As the nation’s second largest state by area, Texas covers a wide range of ecosystems, and therefore, the state also contains a rich diversity of arthropod species. To provide examples, Texas is known for its high tarantula population in the southwest portion of the state, its high Formosan subterranean termite population in the southeastern portion of the state, and its remarkably high cockroach population in all areas of the state. However, most non-Texans are not aware that the state is also home to several venomous caterpillar species that can harm humans. In fact, the most venomous caterpillar in the United States, the puss caterpillar, resides in Texas, and they sometimes make their way into homes and buildings where they inflict painful and sometimes medically significant stings via the barbed bristles that protrude from their body, like quills on a porcupine. Numerous Texans sustain severe stings from venomous caterpillars each year, and many of these sting victims are young children.
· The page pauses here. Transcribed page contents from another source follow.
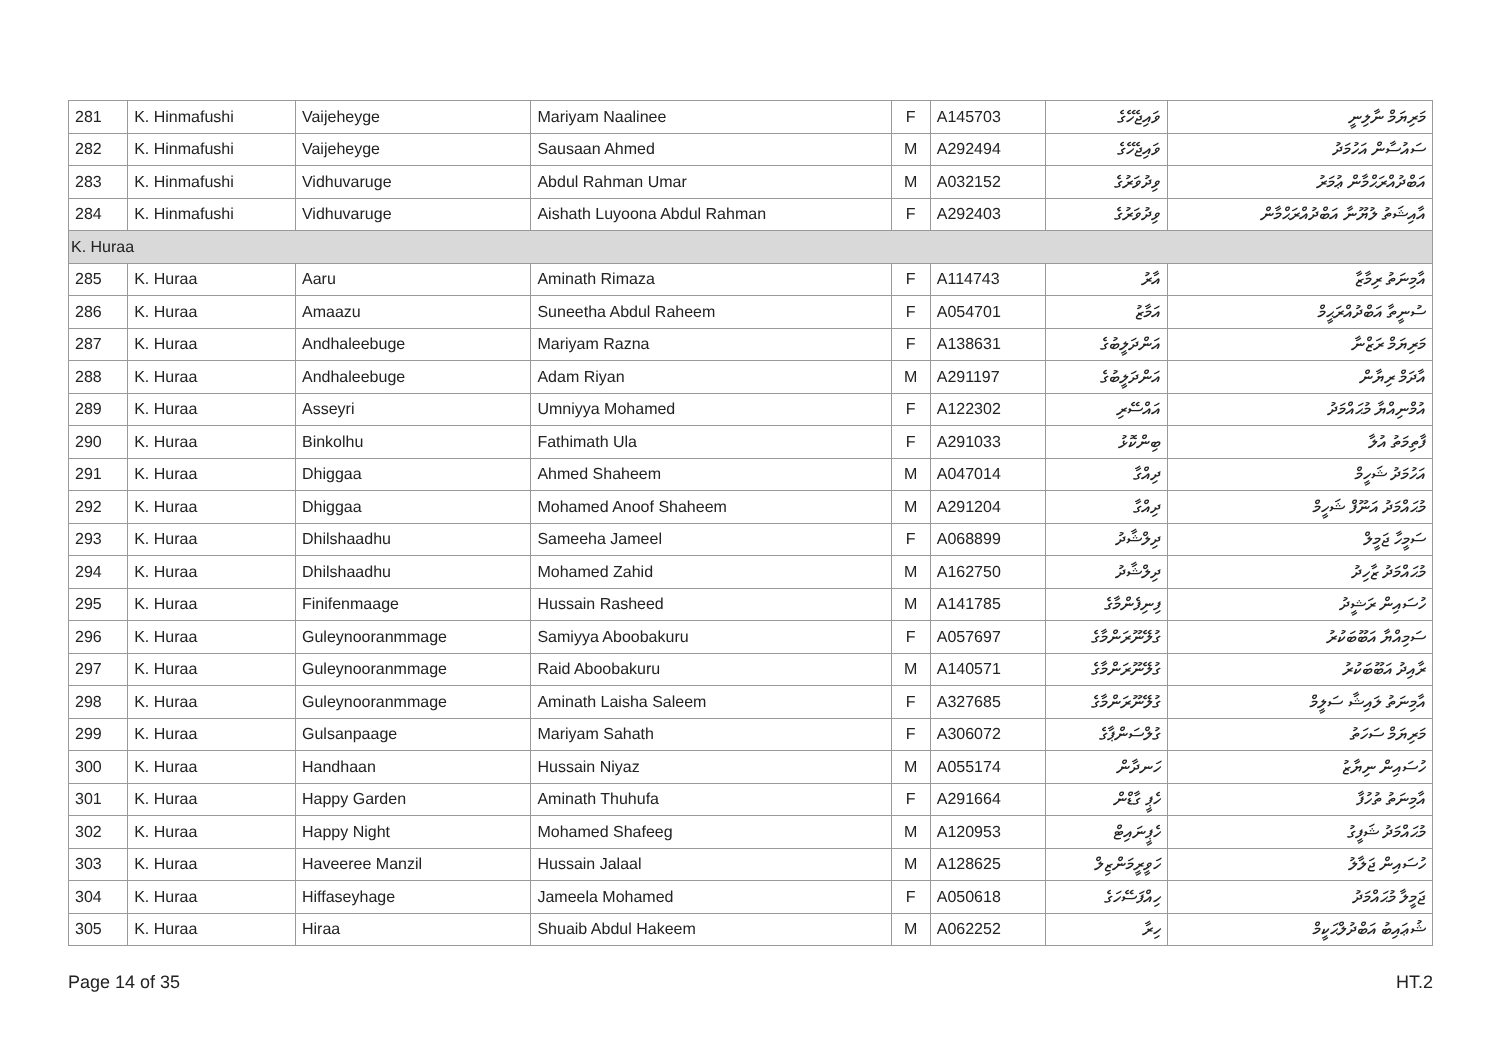| 281 | K. Hinmafushi | Vaijeheyge | Mariyam Naalinee | F | A145703 | ވައިޖެހޭގެ | މަރިޔަމް ނާލިނީ |
| 282 | K. Hinmafushi | Vaijeheyge | Sausaan Ahmed | M | A292494 | ވައިޖެހޭގެ | ސައުސާން އަހުމަދު |
| 283 | K. Hinmafushi | Vidhuvaruge | Abdul Rahman Umar | M | A032152 | ވިދުވަރުގެ | އަބްދުއްރަޙްމާން ޢުމަރު |
| 284 | K. Hinmafushi | Vidhuvaruge | Aishath Luyoona Abdul Rahman | F | A292403 | ވިދުވަރުގެ | އާއިޝަތު ލުޔޫނާ އަބްދުއްރަޙްމާން |
| K. Huraa | | | | | | | |
| 285 | K. Huraa | Aaru | Aminath Rimaza | F | A114743 | އާރު | އާމިނަތު ރިމާޒާ |
| 286 | K. Huraa | Amaazu | Suneetha Abdul Raheem | F | A054701 | އަމާޒު | ސުނީތާ އަބްދުއްރަޙީމް |
| 287 | K. Huraa | Andhaleebuge | Mariyam Razna | F | A138631 | އަންދަލީބުގެ | މަރިޔަމް ރަޒްނާ |
| 288 | K. Huraa | Andhaleebuge | Adam Riyan | M | A291197 | އަންދަލީބުގެ | އާދަމް ރިޔާން |
| 289 | K. Huraa | Asseyri | Umniyya Mohamed | F | A122302 | އައްސޭރި | އުމްނިއްޔާ މުޙައްމަދު |
| 290 | K. Huraa | Binkolhu | Fathimath Ula | F | A291033 | ބިންކޮޅު | ފާތިމަތު އުލާ |
| 291 | K. Huraa | Dhiggaa | Ahmed Shaheem | M | A047014 | ދިއްގާ | އަހުމަދު ޝަހީމް |
| 292 | K. Huraa | Dhiggaa | Mohamed Anoof Shaheem | M | A291204 | ދިއްގާ | މުޙައްމަދު އަނޫފް ޝަހީމް |
| 293 | K. Huraa | Dhilshaadhu | Sameeha Jameel | F | A068899 | ދިލްޝާދު | ސަމީހާ ޖަމީލް |
| 294 | K. Huraa | Dhilshaadhu | Mohamed Zahid | M | A162750 | ދިލްޝާދު | މުޙައްމަދު ޒާހިދު |
| 295 | K. Huraa | Finifenmaage | Hussain Rasheed | M | A141785 | ފިނިފެންމާގެ | ހުސައިން ރަޝީދު |
| 296 | K. Huraa | Guleynooranmmage | Samiyya Aboobakuru | F | A057697 | ގުލޭނޫރަންމާގެ | ސަމިއްޔާ އަބޫބަކުރު |
| 297 | K. Huraa | Guleynooranmmage | Raid Aboobakuru | M | A140571 | ގުލޭނޫރަންމާގެ | ރާއިދު އަބޫބަކުރު |
| 298 | K. Huraa | Guleynooranmmage | Aminath Laisha Saleem | F | A327685 | ގުލޭނޫރަންމާގެ | އާމިނަތު ލައިޝާ ސަލީމް |
| 299 | K. Huraa | Gulsanpaage | Mariyam Sahath | F | A306072 | ގުލްސަންޕާގެ | މަރިޔަމް ސަހަތު |
| 300 | K. Huraa | Handhaan | Hussain Niyaz | M | A055174 | ހަނދާން | ހުސައިން ނިޔާޒު |
| 301 | K. Huraa | Happy Garden | Aminath Thuhufa | F | A291664 | ހެޕީ ގާޑްން | އާމިނަތު ތުހުފާ |
| 302 | K. Huraa | Happy Night | Mohamed Shafeeg | M | A120953 | ހެޕީނައިޓް | މުޙައްމަދު ޝަފީގު |
| 303 | K. Huraa | Haveeree Manzil | Hussain Jalaal | M | A128625 | ހަވީރީމަންޒިލް | ހުސައިން ޖަލާލު |
| 304 | K. Huraa | Hiffaseyhage | Jameela Mohamed | F | A050618 | ހިއްފަސޭހަގެ | ޖަމީލާ މުޙައްމަދު |
| 305 | K. Huraa | Hiraa | Shuaib Abdul Hakeem | M | A062252 | ހިރާ | ޝުޢައިބު އަބްދުލްޙަކީމް |
Page 14 of 35 HT.2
According to one study, during a five year period in Texas, there were 54 reported cases of people sustaining a caterpillar sting. Forty seven of these cases resulted in pain and swelling at the site of the injury, but the other seven cases resulted in anaphylactic shock brought on by a severe allergic reaction. The puss caterpillar was identified as the culprit in 43 of these cases. However, these cases occurred during the 1950s before rapid urbanization brought millions of people into the state, and before other venomous caterpillars had been identified within the state. Today, the caterpillar envenomation rate in Texas is much higher than it was over half a century ago.
Back in the fall of 2014, a high school student was rushed to the emergency room after she sustained a puss caterpillar sting while riding the school bus. Earlier that same year, public health authorities publicly warned elementary school children to avoid the creatures. Just last year, a 5 year old girl was hospitalized after sustaining a puss caterpillar sting while playing in her front yard. Unfortunately, puss caterpillars are often found within or near homes, particularly patios. But the creatures die off during the cold of winter.
Have you seen a puss caterpillar in the wild?